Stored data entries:
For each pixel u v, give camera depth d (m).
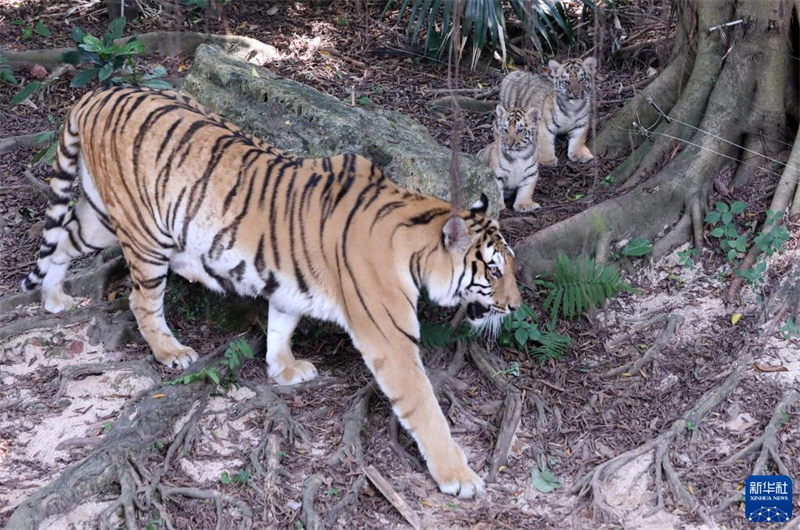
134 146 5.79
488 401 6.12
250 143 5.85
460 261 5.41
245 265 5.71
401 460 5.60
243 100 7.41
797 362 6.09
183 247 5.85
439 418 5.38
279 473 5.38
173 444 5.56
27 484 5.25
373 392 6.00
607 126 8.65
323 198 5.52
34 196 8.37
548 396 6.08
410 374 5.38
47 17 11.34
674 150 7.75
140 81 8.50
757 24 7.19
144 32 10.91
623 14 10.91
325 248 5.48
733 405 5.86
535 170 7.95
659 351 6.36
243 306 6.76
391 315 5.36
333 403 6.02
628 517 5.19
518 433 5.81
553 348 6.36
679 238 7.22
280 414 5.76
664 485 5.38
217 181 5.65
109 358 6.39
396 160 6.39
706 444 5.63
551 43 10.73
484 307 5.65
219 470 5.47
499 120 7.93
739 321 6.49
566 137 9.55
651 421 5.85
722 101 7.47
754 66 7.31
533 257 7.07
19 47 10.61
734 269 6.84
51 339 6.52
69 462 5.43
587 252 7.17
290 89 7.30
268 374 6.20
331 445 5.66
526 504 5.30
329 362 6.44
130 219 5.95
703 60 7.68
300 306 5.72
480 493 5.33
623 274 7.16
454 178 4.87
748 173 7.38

---

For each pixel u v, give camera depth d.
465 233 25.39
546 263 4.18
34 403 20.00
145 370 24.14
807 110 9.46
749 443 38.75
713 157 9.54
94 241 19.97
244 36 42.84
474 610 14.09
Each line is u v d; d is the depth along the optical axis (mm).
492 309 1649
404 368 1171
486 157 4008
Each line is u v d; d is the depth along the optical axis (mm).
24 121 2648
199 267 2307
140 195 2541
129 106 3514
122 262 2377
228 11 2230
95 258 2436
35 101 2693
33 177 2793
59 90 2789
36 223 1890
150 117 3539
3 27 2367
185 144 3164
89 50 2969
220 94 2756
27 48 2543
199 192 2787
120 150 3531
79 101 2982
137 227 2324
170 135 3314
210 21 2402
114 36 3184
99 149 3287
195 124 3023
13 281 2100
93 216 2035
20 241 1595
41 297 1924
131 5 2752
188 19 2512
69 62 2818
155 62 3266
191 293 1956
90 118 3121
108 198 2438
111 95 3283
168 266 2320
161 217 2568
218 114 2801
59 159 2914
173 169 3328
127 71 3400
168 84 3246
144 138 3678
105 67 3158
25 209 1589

• _Action item_:
Using the records above, copy word for word the line with "218 114 2801", the line with "25 209 1589", and every line between them.

• _Response box_:
218 114 2801
59 159 2914
173 169 3328
127 71 3400
168 84 3246
144 138 3678
105 67 3158
25 209 1589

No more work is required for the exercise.